▶ JOB
Reproduce the records below exactly as they are written.

[Excerpts from a dataset]
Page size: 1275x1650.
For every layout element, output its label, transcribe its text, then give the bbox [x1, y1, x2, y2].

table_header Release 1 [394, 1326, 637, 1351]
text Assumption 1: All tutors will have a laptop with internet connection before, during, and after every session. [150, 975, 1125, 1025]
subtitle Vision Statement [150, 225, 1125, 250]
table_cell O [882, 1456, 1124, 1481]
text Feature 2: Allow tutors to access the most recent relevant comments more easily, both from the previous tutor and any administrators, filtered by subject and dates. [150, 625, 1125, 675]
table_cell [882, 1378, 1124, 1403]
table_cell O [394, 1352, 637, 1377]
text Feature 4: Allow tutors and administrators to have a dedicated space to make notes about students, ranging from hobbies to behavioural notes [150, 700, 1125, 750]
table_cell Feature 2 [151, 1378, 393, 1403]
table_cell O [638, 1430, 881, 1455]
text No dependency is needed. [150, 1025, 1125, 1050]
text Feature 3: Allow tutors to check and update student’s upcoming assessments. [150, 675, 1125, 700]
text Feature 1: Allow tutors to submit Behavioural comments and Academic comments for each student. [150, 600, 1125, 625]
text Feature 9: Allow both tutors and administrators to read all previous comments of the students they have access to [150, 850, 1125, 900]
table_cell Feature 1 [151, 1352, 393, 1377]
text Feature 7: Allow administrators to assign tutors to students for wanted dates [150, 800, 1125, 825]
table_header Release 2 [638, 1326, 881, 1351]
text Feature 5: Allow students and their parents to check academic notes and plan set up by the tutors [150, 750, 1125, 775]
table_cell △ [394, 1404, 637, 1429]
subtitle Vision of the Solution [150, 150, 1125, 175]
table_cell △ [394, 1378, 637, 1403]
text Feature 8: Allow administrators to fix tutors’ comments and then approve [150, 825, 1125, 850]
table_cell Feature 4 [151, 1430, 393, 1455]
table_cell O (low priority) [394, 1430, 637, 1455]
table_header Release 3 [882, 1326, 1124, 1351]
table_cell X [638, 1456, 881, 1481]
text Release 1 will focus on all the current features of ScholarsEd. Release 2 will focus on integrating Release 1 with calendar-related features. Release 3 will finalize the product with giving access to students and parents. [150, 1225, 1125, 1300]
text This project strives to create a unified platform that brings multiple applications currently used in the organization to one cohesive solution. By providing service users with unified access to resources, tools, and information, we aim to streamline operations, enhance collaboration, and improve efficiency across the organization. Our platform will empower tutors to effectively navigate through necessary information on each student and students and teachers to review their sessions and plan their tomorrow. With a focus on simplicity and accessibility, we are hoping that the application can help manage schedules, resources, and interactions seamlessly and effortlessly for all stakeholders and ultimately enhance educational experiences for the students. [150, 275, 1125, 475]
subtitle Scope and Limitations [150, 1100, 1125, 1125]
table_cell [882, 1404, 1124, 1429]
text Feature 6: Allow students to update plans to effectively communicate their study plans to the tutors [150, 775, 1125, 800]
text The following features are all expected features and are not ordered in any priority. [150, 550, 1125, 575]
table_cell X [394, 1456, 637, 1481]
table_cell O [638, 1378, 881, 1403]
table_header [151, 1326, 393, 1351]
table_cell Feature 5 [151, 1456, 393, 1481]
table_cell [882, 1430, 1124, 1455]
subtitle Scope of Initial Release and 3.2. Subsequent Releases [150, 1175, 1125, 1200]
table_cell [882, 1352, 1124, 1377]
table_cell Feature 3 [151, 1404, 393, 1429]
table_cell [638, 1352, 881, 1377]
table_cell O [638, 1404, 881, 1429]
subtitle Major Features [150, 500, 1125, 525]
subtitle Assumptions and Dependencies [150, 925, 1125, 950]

▶ ANSWER AREA
Page size: 1275x1650.
For every layout element, output its label, transcribe its text, then give the bbox [x1, y1, x2, y2].

table_header Release 1 [394, 1326, 637, 1351]
text Assumption 1: All tutors will have a laptop with internet connection before, during, and after every session. [150, 975, 1125, 1025]
subtitle Vision Statement [150, 225, 1125, 250]
table_cell O [882, 1456, 1124, 1481]
text Feature 2: Allow tutors to access the most recent relevant comments more easily, both from the previous tutor and any administrators, filtered by subject and dates. [150, 625, 1125, 675]
table_cell [882, 1378, 1124, 1403]
table_cell O [394, 1352, 637, 1377]
text Feature 4: Allow tutors and administrators to have a dedicated space to make notes about students, ranging from hobbies to behavioural notes [150, 700, 1125, 750]
table_cell Feature 2 [151, 1378, 393, 1403]
table_cell O [638, 1430, 881, 1455]
text No dependency is needed. [150, 1025, 1125, 1050]
text Feature 3: Allow tutors to check and update student’s upcoming assessments. [150, 675, 1125, 700]
text Feature 1: Allow tutors to submit Behavioural comments and Academic comments for each student. [150, 600, 1125, 625]
text Feature 9: Allow both tutors and administrators to read all previous comments of the students they have access to [150, 850, 1125, 900]
table_cell Feature 1 [151, 1352, 393, 1377]
text Feature 7: Allow administrators to assign tutors to students for wanted dates [150, 800, 1125, 825]
table_header Release 2 [638, 1326, 881, 1351]
text Feature 5: Allow students and their parents to check academic notes and plan set up by the tutors [150, 750, 1125, 775]
table_cell △ [394, 1404, 637, 1429]
subtitle Vision of the Solution [150, 150, 1125, 175]
table_cell △ [394, 1378, 637, 1403]
text Feature 8: Allow administrators to fix tutors’ comments and then approve [150, 825, 1125, 850]
table_cell Feature 4 [151, 1430, 393, 1455]
table_cell O (low priority) [394, 1430, 637, 1455]
table_header Release 3 [882, 1326, 1124, 1351]
table_cell X [638, 1456, 881, 1481]
text Release 1 will focus on all the current features of ScholarsEd. Release 2 will focus on integrating Release 1 with calendar-related features. Release 3 will finalize the product with giving access to students and parents. [150, 1225, 1125, 1300]
text This project strives to create a unified platform that brings multiple applications currently used in the organization to one cohesive solution. By providing service users with unified access to resources, tools, and information, we aim to streamline operations, enhance collaboration, and improve efficiency across the organization. Our platform will empower tutors to effectively navigate through necessary information on each student and students and teachers to review their sessions and plan their tomorrow. With a focus on simplicity and accessibility, we are hoping that the application can help manage schedules, resources, and interactions seamlessly and effortlessly for all stakeholders and ultimately enhance educational experiences for the students. [150, 275, 1125, 475]
subtitle Scope and Limitations [150, 1100, 1125, 1125]
table_cell [882, 1404, 1124, 1429]
text Feature 6: Allow students to update plans to effectively communicate their study plans to the tutors [150, 775, 1125, 800]
text The following features are all expected features and are not ordered in any priority. [150, 550, 1125, 575]
table_cell X [394, 1456, 637, 1481]
table_cell O [638, 1378, 881, 1403]
table_header [151, 1326, 393, 1351]
table_cell Feature 5 [151, 1456, 393, 1481]
table_cell [882, 1430, 1124, 1455]
subtitle Scope of Initial Release and 3.2. Subsequent Releases [150, 1175, 1125, 1200]
table_cell [882, 1352, 1124, 1377]
table_cell Feature 3 [151, 1404, 393, 1429]
table_cell [638, 1352, 881, 1377]
table_cell O [638, 1404, 881, 1429]
subtitle Major Features [150, 500, 1125, 525]
subtitle Assumptions and Dependencies [150, 925, 1125, 950]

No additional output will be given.